Pak likely to allow US military trainers: US TV
WASHINGTON: US military trainers will be invited back into Pakistan "as early as April or May," but Pakistan has ruled out...
WASHINGTON: US military trainers will be invited back into Pakistan "as early as April or May," but Pakistan has ruled out allowing CIA drones back into the country, US media reported.
Relations between the two nations have been at an all-time low since 24 Pakistani soldiers were killed in an inadvertent aerial attack by Nato in November.
The parliament is reviewing the nature of its relationship with the US, and politicians are expected on January 30 to deliver a list of conditions for cooperation to resume.
The stipulations will include no covert CIA or military operations on the ground in Pakistan, and no unauthorized incursions into its airspace.
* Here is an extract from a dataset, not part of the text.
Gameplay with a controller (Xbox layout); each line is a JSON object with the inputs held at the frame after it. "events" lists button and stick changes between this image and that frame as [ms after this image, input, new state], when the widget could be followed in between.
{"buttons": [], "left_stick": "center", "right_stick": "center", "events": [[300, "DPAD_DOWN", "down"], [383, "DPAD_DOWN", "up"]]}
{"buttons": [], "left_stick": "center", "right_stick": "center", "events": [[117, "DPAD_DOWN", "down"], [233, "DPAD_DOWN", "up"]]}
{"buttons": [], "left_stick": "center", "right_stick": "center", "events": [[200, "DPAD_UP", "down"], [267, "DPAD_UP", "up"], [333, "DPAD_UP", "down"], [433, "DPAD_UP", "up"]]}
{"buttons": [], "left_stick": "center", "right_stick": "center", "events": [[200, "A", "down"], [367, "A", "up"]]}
Drones, which are the CIA's biggest weapon against militants hiding in the tribal belt dividing Afghanistan and Pakistan, "can never return," a senior Pakistani official told the US channel.
"They will never be allowed back, at Shamsi or anywhere else," the official added.
In return, Pakistan would allow back US military trainers, including special forces teams, and a resumption of close cooperation with the CIA in targeting militants.
It would also reopen the Torkham and Chaman border crossings into Afghanistan, which have been closed to NATO supply convoys since the attack.
Progress can be rapid once the conditions would be presented to the America.
Islamabad also would reopen its doors to high-level US diplomats after an embarrassing snub this week to President Obama's special envoy to the region, Marc Grossman, who was denied his request to visit Pakistan in the middle of his tour of South Asia.
Pakistan wants working conditions with Washington that provide "respect for the nation, its sovereignty - both its soil and airspace - and equal terms of cooperation."